What are the responsibilities and job description for the SageMaker Platform Administrator || Atlanta, GA position at Ampstek?
Title: SageMaker Platform Administrator
Location: Atlanta, GA
Job Type: 12 Months
We are seeking an experienced SageMaker Platform Administrator to manage, maintain, and optimize the Amazon SageMaker environment for data science and machine learning teams. The role involves ensuring platform stability, managing user access and governance, optimizing costs, supporting ML workflow deployments, and collaborating with data scientists, ML engineers, and cloud operations teams to drive efficiency and compliance.
________________________________________
Key Responsibilities
• Administer and maintain the Amazon SageMaker platform, including setup, configuration, upgrades, and monitoring.
• Manage user access controls, roles, and permissions following security and compliance policies.
• Oversee SageMaker Studio, Notebooks, Endpoints, Pipelines, and Model Registry.
• Monitor platform health, resource utilization, performance, and optimize costs across compute/storage resources.
• Implement and maintain automation, monitoring, and alerting for SageMaker workloads.
• Support data scientists and ML engineers in deploying and managing ML models at scale.
• Troubleshoot platform and environment-related issues, ensuring minimal downtime.

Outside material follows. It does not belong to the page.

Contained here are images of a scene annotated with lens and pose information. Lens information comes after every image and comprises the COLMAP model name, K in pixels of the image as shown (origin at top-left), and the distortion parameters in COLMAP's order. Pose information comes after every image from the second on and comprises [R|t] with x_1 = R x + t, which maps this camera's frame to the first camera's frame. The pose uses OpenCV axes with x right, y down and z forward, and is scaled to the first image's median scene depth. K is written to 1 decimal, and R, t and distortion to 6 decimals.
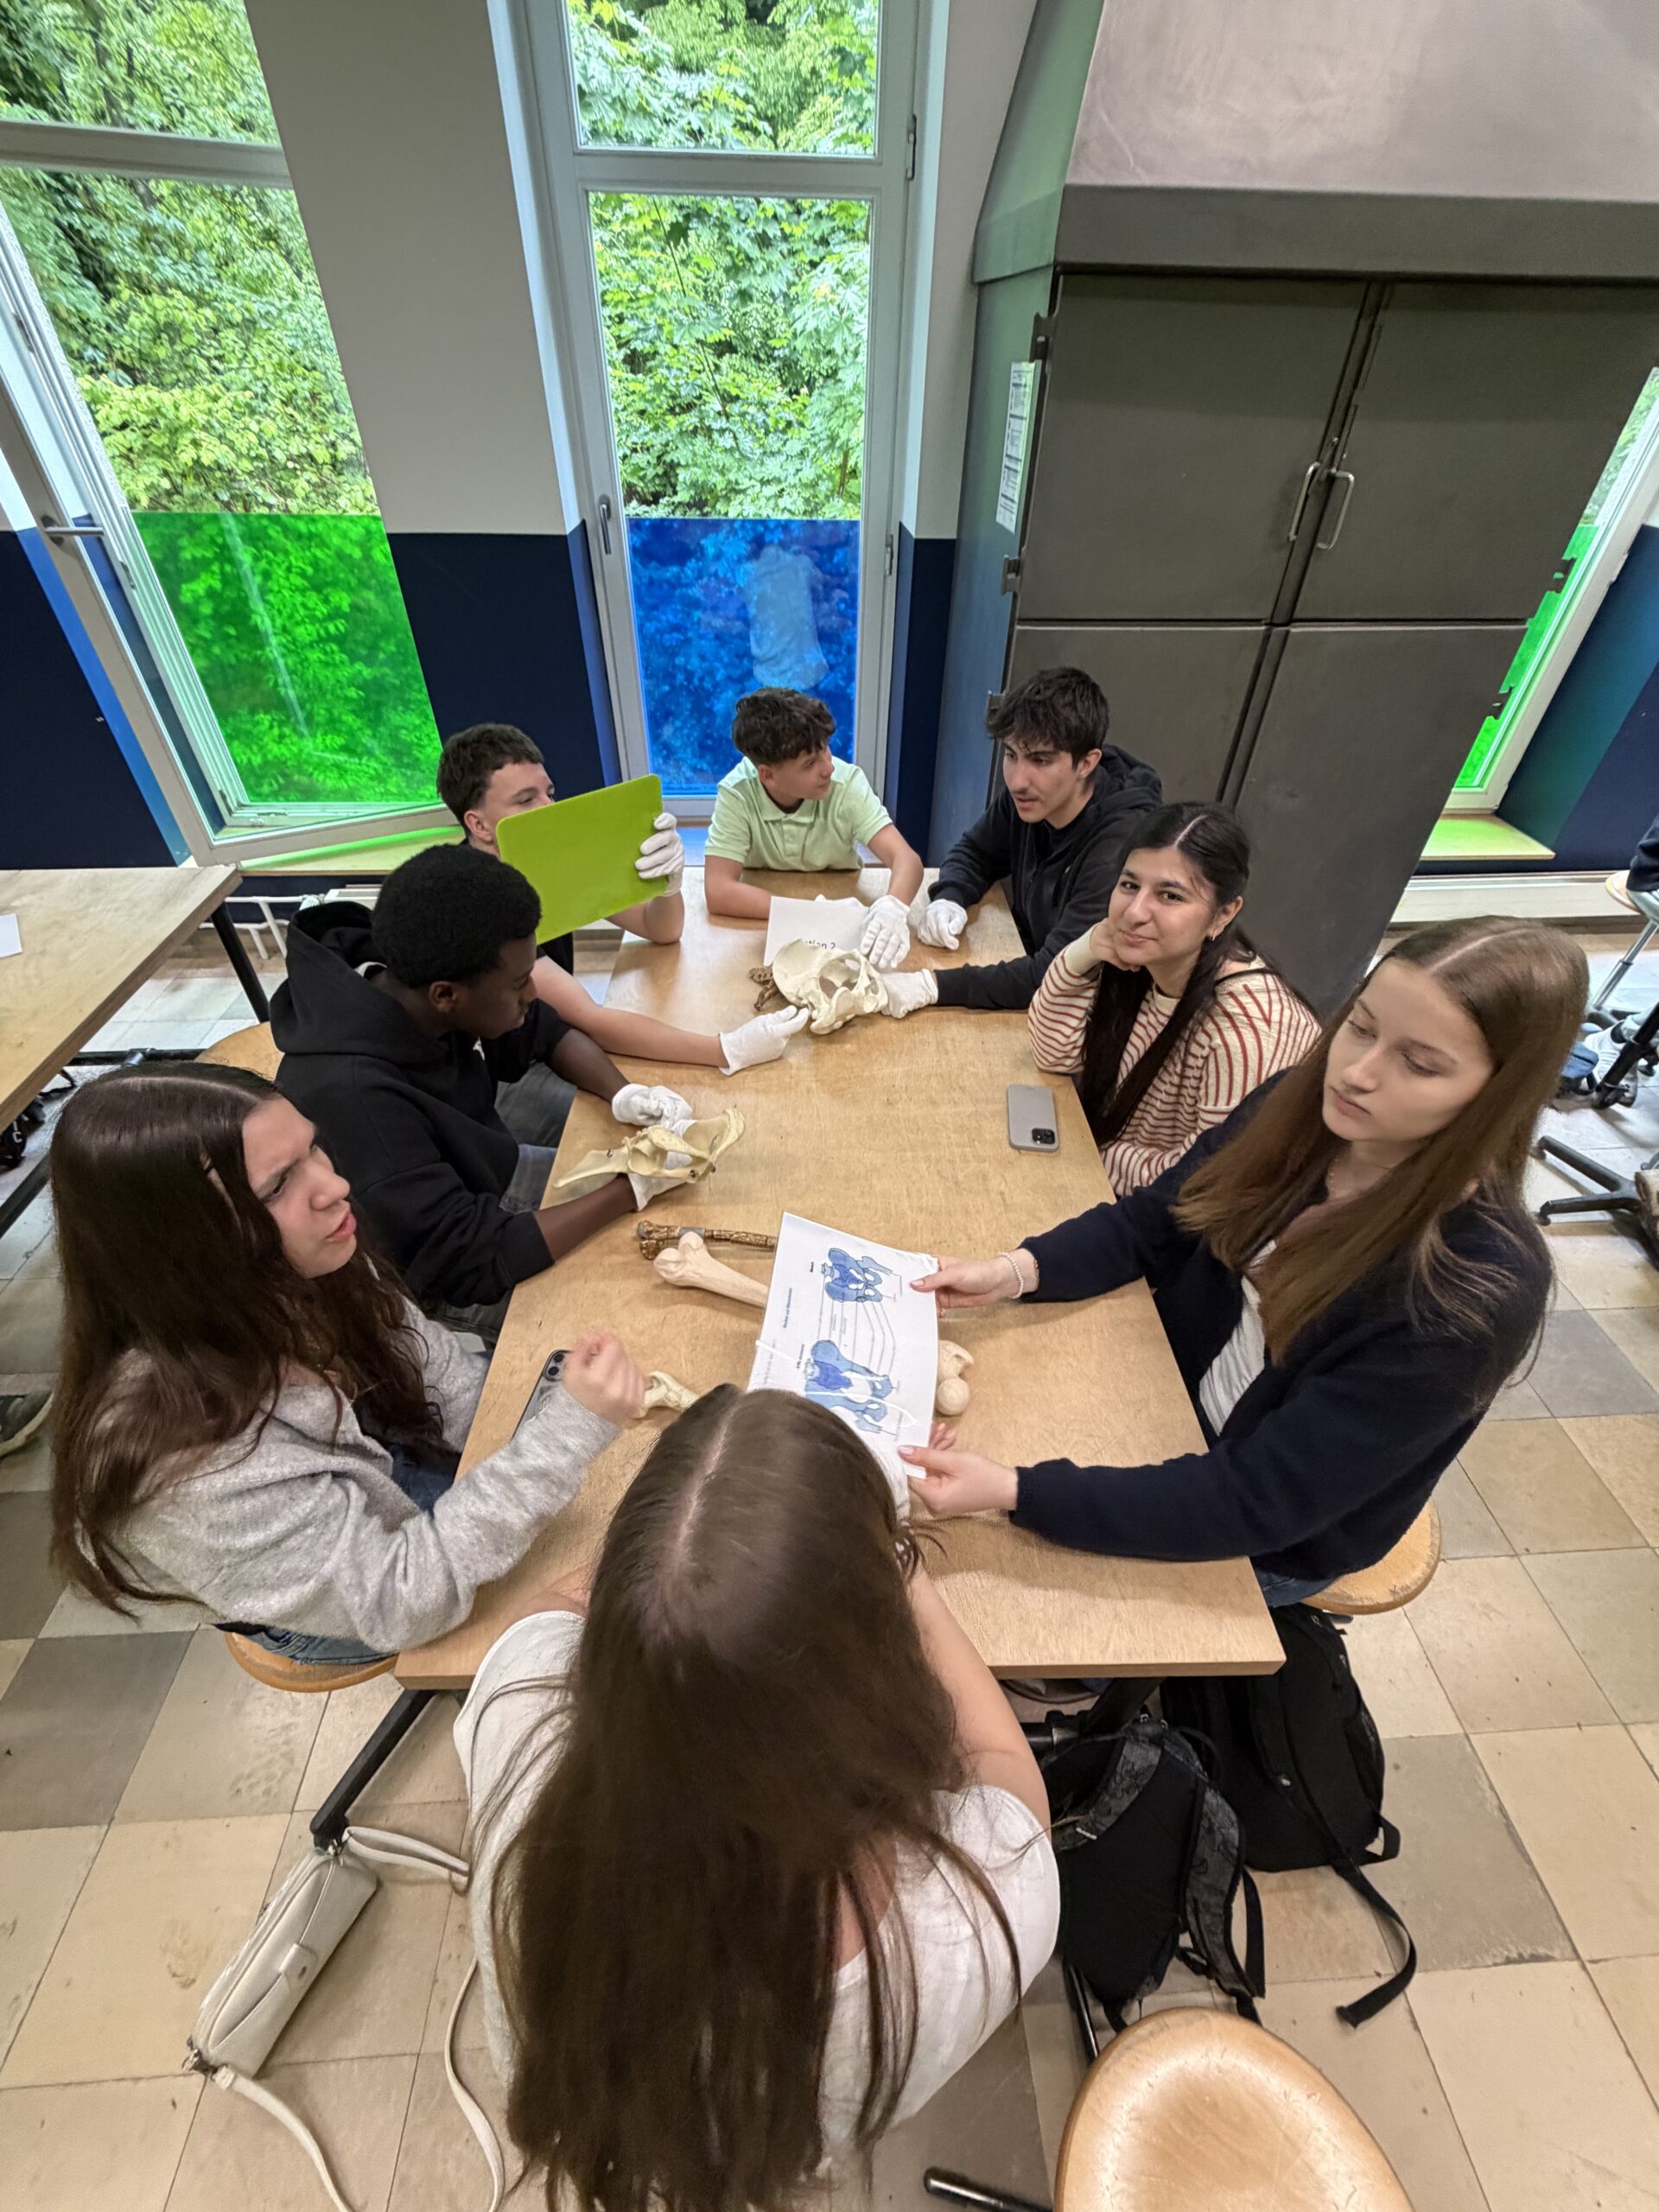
lens RADIAL K [[891.0, 0, 829.5], [0, 891.0, 1106.0], [0, 0, 1]] dist [0.000602, 0.000386]
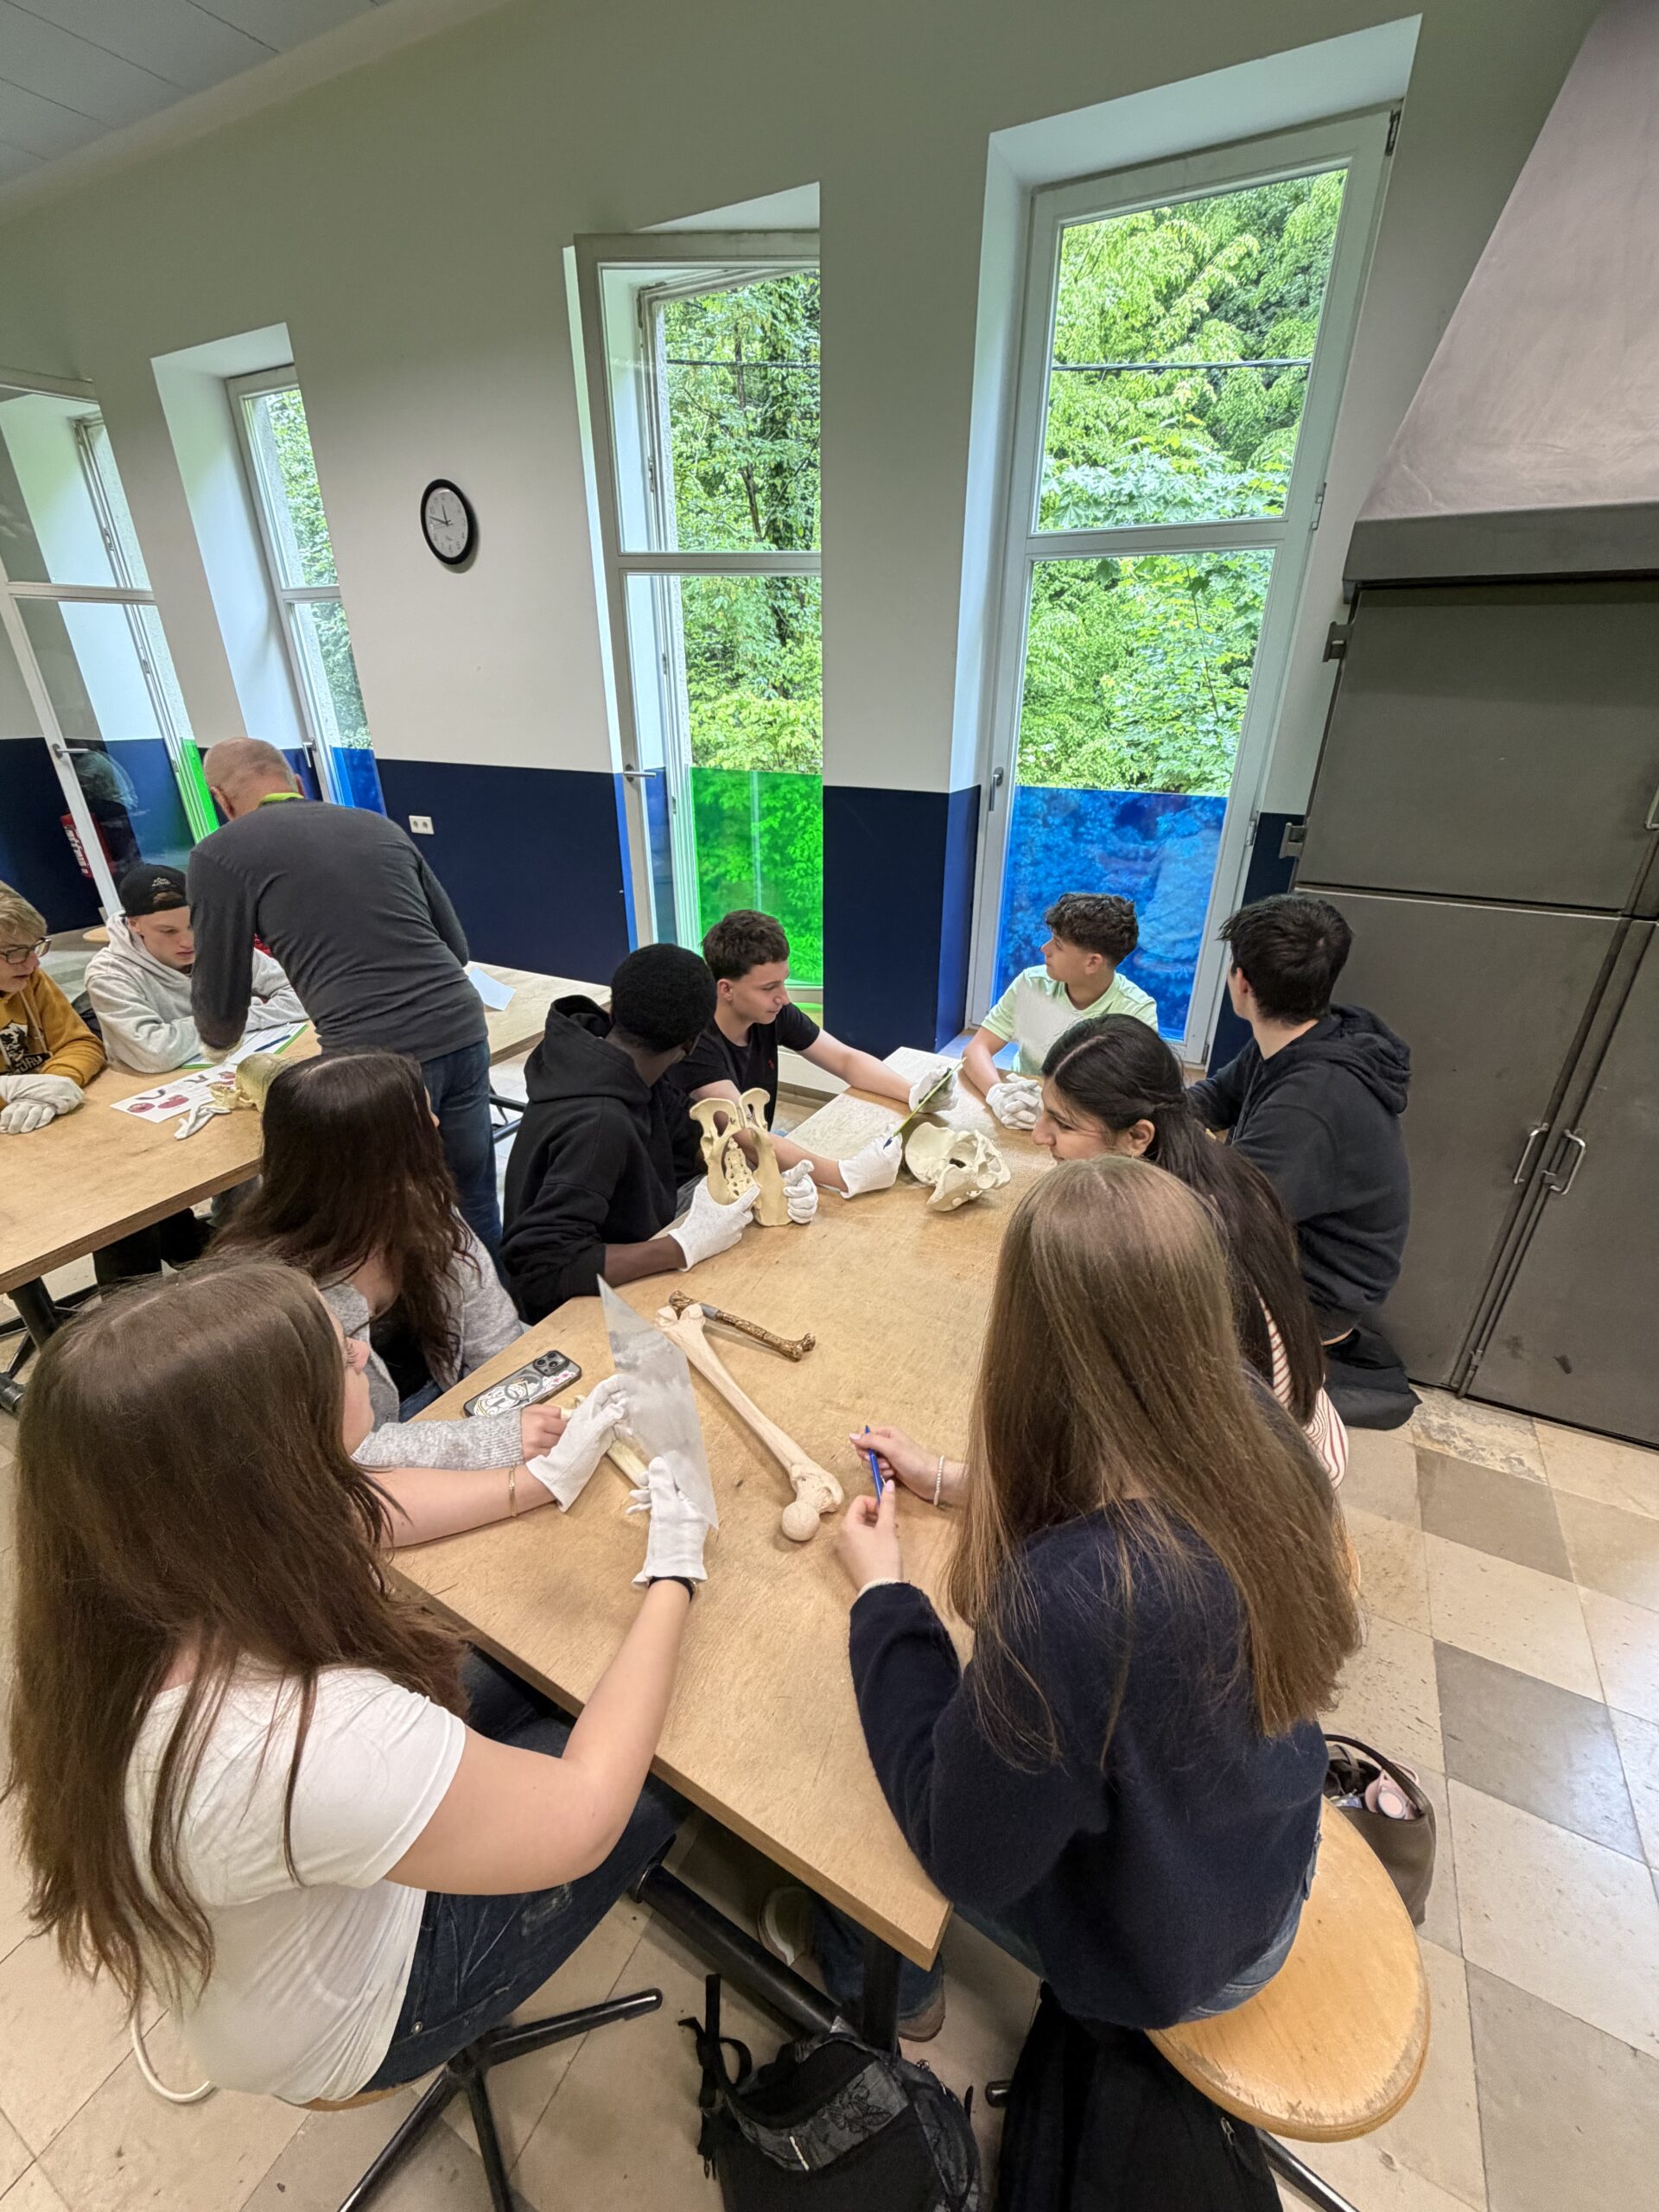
lens RADIAL K [[891.0, 0, 829.5], [0, 891.0, 1106.0], [0, 0, 1]] dist [0.000602, 0.000386]
pose [[0.856748, 0.212546, -0.469901, 0.148879], [-0.324362, 0.930433, -0.170539, 0.014219], [0.400964, 0.298527, 0.866089, 0.000933]]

• Collaborate with cloud engineering teams to integrate SageMaker with other AWS services (S3, Lambda, API Gateway, EKS, CloudWatch, etc.).
• Establish governance, compliance, and auditing practices for ML operations.
• Document standard operating procedures, best practices, and guidelines for platform usage.
________________________________________
Required Skills & Qualifications
• Bachelor’s or Master’s degree in Computer Science, Engineering, or related field.
• 4 years of experience in AWS Cloud administration with at least 2 years managing Amazon SageMaker.
• Strong understanding of AWS IAM, VPC, CloudWatch, CloudTrail, CloudFormation/Terraform.
• Hands-on experience with SageMaker Studio, Notebooks, Endpoints, Model Registry, and Pipelines.
• Experience in ML Ops practices, CI/CD for ML models, and automation of ML workflows.
• Strong troubleshooting skills with AWS networking, containerization (ECS/EKS/Docker), and integration with external data sources.
• Good knowledge of security, compliance, and cost optimization in AWS.
• Familiarity with Python, Boto3, or scripting for automation.
• Excellent communication, documentation, and collaboration skills.
________________________________________
Nice to Have (Preferred Skills)
• AWS Certified Solutions Architect, SysOps Administrator, or Machine Learning Specialty.
• Knowledge of Databricks, Kubeflow, MLflow, or other ML platforms.
• Experience with CI/CD pipelines (CodePipeline, Jenkins, GitHub Actions, etc.).
• Exposure to data engineering tools like Glue, EMR, or Redshift.